On what is concealed by the "anti-semitism" accusation

Most assertions of anti-semitism in the modern world have been badly formed responses to oppression. There are two possible ways of responding in turn:

1) "All they are doing is attacking us"; thus, they have no complaint that is worthy of being recognized. That must be the case, given that the world is sufficiently just and happy the way it is.

2) The "socialism of fools" is a social phenomenon under which may lie real complaints. The real object of those complaints and supposed counter-attacks is not a group of people (such as the Jews) but a system.

3) Understanding this problem, of course, excuses nothing.

4) The Jewish (and Christian and Muslim) idea that there is a single humanity ruled by a single God (or some modern and more credible, philosophical or scientific, form of that claim) implies necessarily that people who commit acts of injustice are not wrong in their essence (as in some evil will, a gnostic idea) but in their mistaken interpretation of their situation. All thought is interpretation of situations (such as by modeling them in certain ways, telling us what they consist of and mean). Anti-semites, among others, understand their own desires inaccurately.

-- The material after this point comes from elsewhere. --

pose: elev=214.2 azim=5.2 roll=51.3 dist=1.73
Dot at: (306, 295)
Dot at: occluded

5) Even those supposedly oppressed people who hate the Jews may still in fact be oppressed. Their desires could be interpreted better. That could be a route to a real peace, which would address what people need or rightly want.

6) Anyone who speaks of the current situation in Gaza as essentially an expression of anti-semitism is guilty of perpetrating a lie. Anti-semitism is not the fundamental problem here. Evidence of that is that only some, not all, opponents of the status quo dislike Jews.

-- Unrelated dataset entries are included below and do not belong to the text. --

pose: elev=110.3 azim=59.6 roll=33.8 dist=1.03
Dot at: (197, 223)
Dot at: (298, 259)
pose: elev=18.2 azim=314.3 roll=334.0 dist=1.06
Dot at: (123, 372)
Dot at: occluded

7) This position is Jewish in a way that today's "Zionism" is not. It uses divine names in vain, and worships an idol that represents little more than their own power and success. And that at least tacitly maintains that the care of "God" is particular and exclusive rather than universal. That notion is incoherent.

Sometimes I wonder if philosophers could help political actors think more clearly. As the media are propagandistic, that would be quite an uphill battle. The larger problem is that propaganda, and the empirical discourse of facts that is wielded by it, involves the concealing of motives to justify crimes.